Pは銅合金板の製造工程において、熱処理により、Feと結びついてFe−P系化合物を生成し、銅合金組織内にFe−P系の第二相粒子が析出することにより、強度特性及び導電性が向上する。また、Pの添加により、銅合金の耐熱性も改善される。更に、Cu合金に固溶したPは耐応力緩和特性を向上させる。Pの含有量が0.001質量%を下回ると、Fe−P系化合物の生成が不十分となり、銅合金材料の強度特性を向上させる効果を十分に得られなくなり、Pの含有量が0.050質量%を上回ると、銅合金板の導電性、曲げ加工性が低下しやすくなる。よって、本発明においては、電気・電子部品用銅合金に必要な強度特性を得るために、Pの添加量を0.001乃至0.050質量%とする。
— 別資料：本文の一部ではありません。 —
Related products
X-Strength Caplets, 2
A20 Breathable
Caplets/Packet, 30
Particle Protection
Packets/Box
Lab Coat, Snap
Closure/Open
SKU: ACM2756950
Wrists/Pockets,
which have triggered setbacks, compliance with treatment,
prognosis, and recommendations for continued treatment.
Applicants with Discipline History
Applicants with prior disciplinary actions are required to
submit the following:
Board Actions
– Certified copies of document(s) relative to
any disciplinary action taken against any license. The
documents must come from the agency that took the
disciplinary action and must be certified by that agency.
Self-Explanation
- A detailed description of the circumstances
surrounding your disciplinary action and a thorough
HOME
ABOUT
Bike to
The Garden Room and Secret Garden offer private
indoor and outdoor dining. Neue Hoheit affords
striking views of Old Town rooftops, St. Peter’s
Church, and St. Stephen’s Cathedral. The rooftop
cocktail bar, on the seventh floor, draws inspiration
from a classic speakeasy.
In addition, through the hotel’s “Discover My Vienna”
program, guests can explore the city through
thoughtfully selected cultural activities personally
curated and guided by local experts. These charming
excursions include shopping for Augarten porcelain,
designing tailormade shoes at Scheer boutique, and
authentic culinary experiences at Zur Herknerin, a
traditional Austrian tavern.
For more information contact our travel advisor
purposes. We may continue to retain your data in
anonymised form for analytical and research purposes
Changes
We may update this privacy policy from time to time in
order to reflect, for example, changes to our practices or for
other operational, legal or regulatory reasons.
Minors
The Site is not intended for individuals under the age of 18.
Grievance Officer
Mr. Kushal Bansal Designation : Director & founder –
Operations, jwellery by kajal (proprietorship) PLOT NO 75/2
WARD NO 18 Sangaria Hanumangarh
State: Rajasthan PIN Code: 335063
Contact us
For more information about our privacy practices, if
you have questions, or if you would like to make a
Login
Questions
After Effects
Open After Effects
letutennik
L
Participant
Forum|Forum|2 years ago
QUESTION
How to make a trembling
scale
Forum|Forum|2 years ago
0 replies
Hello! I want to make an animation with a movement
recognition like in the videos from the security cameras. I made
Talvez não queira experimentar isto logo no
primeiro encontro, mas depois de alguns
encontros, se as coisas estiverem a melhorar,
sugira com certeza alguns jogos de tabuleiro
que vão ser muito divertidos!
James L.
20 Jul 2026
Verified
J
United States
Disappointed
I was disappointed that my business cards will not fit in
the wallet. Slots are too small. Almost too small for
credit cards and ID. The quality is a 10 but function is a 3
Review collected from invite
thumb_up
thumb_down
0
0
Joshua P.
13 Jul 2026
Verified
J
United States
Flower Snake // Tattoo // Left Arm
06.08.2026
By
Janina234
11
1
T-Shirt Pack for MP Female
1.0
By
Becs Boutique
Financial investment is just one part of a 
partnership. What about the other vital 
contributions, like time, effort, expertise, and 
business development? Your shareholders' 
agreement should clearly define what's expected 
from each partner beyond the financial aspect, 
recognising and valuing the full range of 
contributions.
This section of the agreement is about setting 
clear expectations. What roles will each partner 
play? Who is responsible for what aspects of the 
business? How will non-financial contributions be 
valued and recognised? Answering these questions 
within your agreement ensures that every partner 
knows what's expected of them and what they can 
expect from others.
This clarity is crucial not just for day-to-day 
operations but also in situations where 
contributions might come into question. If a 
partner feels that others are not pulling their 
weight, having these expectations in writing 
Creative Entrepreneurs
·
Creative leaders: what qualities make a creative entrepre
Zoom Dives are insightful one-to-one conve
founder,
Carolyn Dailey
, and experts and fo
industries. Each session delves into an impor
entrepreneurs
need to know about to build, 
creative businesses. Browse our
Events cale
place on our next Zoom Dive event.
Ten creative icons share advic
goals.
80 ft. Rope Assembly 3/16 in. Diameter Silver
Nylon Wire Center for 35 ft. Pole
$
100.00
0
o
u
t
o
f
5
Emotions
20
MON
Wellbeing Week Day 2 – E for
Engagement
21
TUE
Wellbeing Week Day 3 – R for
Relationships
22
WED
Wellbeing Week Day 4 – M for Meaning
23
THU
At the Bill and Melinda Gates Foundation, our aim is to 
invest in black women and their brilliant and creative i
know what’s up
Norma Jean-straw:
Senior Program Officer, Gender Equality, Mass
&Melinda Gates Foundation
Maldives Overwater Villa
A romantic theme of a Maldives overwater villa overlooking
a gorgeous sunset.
端子等の電気電子部品用銅合金に要求される曲げ加工性は、一般的には、平均結晶粒径が小さく、かつ結晶粒径のばらつきが小さいほど良好となる。平均結晶粒径を小さくするためには、再結晶を伴う焼鈍温度を比較的低温に制御する方法があるが、Cu−Fe−P系合金の結晶粒成長は局部的に不均一になることが多く、そのため、ある程度結晶粒を成長させた組織の方が、曲げ加工性の確保には好適である。圧延方向及び板厚方向を含む断面において、母相の板厚方向における平均結晶粒径Dnが2μm未満であると、組織中に再結晶前の圧延組織が残留し、曲げ加工性及び耐応力緩和特性が劣化する。また、再結晶後の冷間加工量が大きいことにより、母相の板厚方向における平均結晶粒径Dnが2μm未満となる場合においても、組織中に過剰な歪みが蓄積されて曲げ加工性が劣化する。一方、母相の平均結晶粒径Dnが15μmを超えると、結晶粒界への応力集中が顕著となり、曲げ加工性が劣化する。よって、本発明においては、母相の板厚方向における平均結晶粒径Dnを2乃至15μmとする。母相の板厚方向における平均結晶粒径Dnは、望ましくは5乃至10μmである。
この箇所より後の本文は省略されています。